TASK TO CARRY OUT:
The full text of the records below, minus any pictures, should be given back word for word.

EXCERPTED DATA:
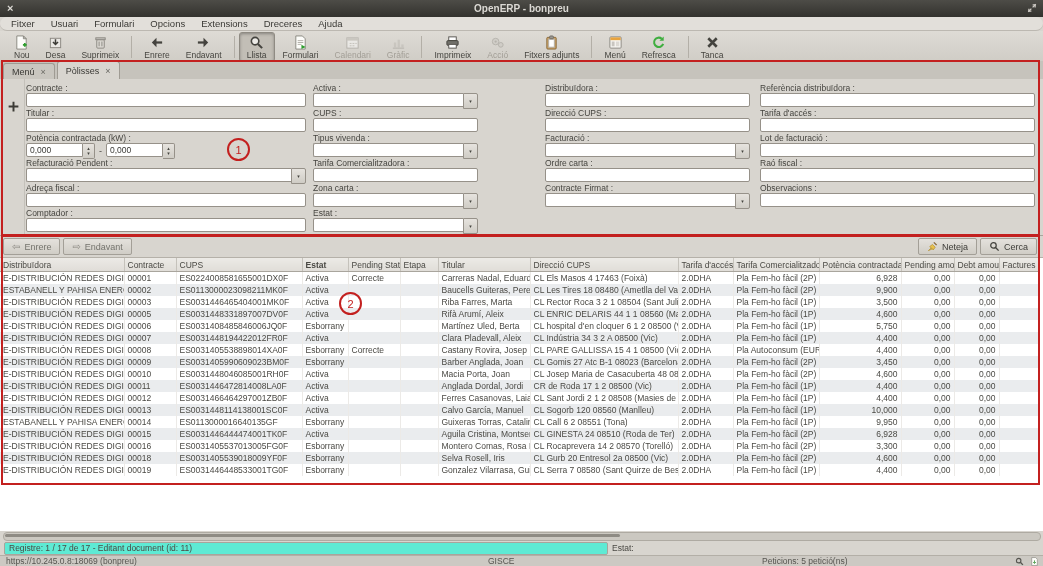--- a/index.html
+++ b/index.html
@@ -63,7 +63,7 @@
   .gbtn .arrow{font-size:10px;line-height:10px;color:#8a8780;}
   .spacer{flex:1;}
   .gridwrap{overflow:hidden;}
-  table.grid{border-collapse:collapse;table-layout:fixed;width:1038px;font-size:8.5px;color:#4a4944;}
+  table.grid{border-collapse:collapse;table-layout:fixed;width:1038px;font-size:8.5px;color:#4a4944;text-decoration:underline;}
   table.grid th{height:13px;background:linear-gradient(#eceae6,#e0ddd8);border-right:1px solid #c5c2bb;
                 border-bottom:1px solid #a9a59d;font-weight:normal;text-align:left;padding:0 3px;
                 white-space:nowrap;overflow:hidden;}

RESULT OF THE TASK:
--- a/index.html
+++ b/index.html
@@ -63,7 +63,7 @@
   .gbtn .arrow{font-size:10px;line-height:10px;color:#8a8780;}
   .spacer{flex:1;}
   .gridwrap{overflow:hidden;}
-  table.grid{border-collapse:collapse;table-layout:fixed;width:1038px;font-size:8.5px;color:#4a4944;}
+  table.grid{border-collapse:collapse;table-layout:fixed;width:1038px;font-size:8.5px;color:#4a4944;text-decoration:underline;}
   table.grid th{height:13px;background:linear-gradient(#eceae6,#e0ddd8);border-right:1px solid #c5c2bb;
                 border-bottom:1px solid #a9a59d;font-weight:normal;text-align:left;padding:0 3px;
                 white-space:nowrap;overflow:hidden;}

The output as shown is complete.